Because of the variety of circumstances that may arise, it is not possible to
describe definitively when withdrawal is appropriate.
8.105 The PSP and the OMP or RPPS should be consulted in these
situations. The OMP or RPPS will determine the need to consult with the firm's
legal counsel.
8.107 The nature and extent of communicating the audit plan will vary,
depending on the circumstances. At a minimum, the plan should be
communicated to all staff assigned to the audit to the extent that they are affected
and should include the information necessary to enable such personnel to have
an appropriate understanding of their individual role in the audit.
8.108 The overall audit plan should be discussed with client management and
those charge with governance to ensure that the audit team will obtain appropriate
client assistance and that client's expectations are in line with the plan. The client
also should be aware of the anticipated timetable.
Consideration of Laws and Regulations
8.109 Knowledge of the business includes obtaining an understanding of the
legal and regulatory framework applicable to both the client and the industry. The
audit team should also obtain a clear understanding of how the client is complying
with the framework.
8.110 When planning and performing audit procedures and in evaluating and
reporting the results thereof, the audit team should recognize that non-compliance
by the client with laws and regulations may affect the financial statements.
8.112 The audit team should obtain written representations from management
that all known actual or possible non-compliance is disclosed.
8.115 In an audit, laws and regulations that are generally recognized to have
a direct and material effect on the financial statements (e.g. tax laws) are
considered from the perspective of their relationship to pertinent financial
statement assertions, rather than from the perspective of legality.
8.117 Other illegal acts are those that may have an indirect financial
statement effect. Entities may be affected by many laws or regulations (e.g.
securities trading, occupational safety and health, environmental protection) which
generally relate more to operations than to financial and accounting matters, and
their financial statement effect is indirect (e.g., normally, the need to disclose a
contingent liability). Ordinarily, the audit team does not have sufficient basis for
recognizing possible violations of such laws and regulations.
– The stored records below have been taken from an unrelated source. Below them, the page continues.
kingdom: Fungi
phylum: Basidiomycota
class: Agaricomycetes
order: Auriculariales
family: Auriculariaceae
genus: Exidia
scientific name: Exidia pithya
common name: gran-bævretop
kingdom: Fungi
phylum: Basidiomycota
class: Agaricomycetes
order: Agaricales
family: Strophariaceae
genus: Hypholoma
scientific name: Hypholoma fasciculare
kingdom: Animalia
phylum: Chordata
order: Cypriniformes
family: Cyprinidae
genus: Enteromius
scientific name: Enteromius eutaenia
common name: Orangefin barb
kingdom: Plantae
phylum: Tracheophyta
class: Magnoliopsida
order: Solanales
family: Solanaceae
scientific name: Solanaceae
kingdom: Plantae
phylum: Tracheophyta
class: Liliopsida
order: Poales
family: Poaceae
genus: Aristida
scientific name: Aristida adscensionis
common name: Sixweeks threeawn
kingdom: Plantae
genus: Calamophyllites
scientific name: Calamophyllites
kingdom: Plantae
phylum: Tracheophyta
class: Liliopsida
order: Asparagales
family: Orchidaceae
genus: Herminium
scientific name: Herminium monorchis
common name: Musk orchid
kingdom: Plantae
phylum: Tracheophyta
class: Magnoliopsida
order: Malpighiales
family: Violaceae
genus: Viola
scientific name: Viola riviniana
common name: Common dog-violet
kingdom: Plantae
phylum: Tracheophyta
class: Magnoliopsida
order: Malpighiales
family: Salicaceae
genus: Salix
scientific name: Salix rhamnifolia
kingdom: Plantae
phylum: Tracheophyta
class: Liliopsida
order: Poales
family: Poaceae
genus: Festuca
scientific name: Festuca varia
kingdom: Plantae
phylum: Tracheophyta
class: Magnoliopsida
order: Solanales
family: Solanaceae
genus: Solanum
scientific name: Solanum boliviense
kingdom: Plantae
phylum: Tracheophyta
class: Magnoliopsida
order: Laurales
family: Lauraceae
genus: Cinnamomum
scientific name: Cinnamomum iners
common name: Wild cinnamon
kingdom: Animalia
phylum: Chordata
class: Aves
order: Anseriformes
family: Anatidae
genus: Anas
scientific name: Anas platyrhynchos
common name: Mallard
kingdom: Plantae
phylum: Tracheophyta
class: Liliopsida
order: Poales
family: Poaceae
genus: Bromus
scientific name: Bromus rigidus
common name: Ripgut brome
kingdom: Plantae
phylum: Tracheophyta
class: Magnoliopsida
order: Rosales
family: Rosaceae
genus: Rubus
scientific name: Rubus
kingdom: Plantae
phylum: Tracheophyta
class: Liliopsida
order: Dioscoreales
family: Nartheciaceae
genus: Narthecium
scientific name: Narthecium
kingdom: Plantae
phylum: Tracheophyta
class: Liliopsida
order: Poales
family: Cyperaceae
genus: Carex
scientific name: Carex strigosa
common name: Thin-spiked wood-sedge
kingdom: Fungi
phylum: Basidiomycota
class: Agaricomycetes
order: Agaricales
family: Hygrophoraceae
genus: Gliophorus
Even when violations
of such laws and regulations can have a material financial statement effect, they
may not become aware of such illegal acts unless they are informed by the client
or they find evidence of an investigation concerning legality in the client's
accounting records normally subjected to audit procedures.
8.502 What actions should the audit team take after the risk assessment
meeting?
The audit partner should remind the audit team to maintain, throughout the entire
audit, a mindset that recognizes the possibility that a material misstatement due
to fraud could be present, regardless of any past experience with the entity or the
beliefs about management’s honesty and integrity. In other words, it is important
to maintain professional skepticism throughout the audit.